> WHAT IS BEING ASKED
Copy out the records below word for word, starting at the line that contains "collection date: 1973-09-14" and stopping after the last line of the records.

> DATA LISTING
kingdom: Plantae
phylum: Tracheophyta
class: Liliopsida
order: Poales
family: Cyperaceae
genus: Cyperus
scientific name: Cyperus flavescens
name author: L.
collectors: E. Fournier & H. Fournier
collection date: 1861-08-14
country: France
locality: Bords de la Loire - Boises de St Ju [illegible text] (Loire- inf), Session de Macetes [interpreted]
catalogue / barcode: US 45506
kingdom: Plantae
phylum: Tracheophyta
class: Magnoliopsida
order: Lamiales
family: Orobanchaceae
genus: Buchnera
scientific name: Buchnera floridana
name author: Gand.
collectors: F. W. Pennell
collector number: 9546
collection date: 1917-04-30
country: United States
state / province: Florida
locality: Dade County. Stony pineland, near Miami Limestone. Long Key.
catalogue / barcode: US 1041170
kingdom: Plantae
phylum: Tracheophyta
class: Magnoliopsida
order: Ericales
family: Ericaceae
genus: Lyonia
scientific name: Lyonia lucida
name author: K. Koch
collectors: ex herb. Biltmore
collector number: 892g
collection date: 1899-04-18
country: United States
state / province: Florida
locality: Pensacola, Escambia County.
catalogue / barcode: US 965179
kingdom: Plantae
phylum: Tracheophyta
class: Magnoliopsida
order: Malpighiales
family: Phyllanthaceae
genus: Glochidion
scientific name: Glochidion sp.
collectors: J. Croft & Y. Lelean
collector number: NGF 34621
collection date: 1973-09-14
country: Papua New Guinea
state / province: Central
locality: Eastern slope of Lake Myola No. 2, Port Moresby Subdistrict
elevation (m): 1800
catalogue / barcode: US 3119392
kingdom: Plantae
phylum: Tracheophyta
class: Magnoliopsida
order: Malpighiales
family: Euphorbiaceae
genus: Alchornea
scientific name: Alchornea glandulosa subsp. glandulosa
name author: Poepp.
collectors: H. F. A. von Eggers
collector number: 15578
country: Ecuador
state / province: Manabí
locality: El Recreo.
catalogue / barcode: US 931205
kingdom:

> WRITTEN RESPONSE
collection date: 1973-09-14
country: Papua New Guinea
state / province: Central
locality: Eastern slope of Lake Myola No. 2, Port Moresby Subdistrict
elevation (m): 1800
catalogue / barcode: US 3119392
kingdom: Plantae
phylum: Tracheophyta
class: Magnoliopsida
order: Malpighiales
family: Euphorbiaceae
genus: Alchornea
scientific name: Alchornea glandulosa subsp. glandulosa
name author: Poepp.
collectors: H. F. A. von Eggers
collector number: 15578
country: Ecuador
state / province: Manabí
locality: El Recreo.
catalogue / barcode: US 931205
kingdom:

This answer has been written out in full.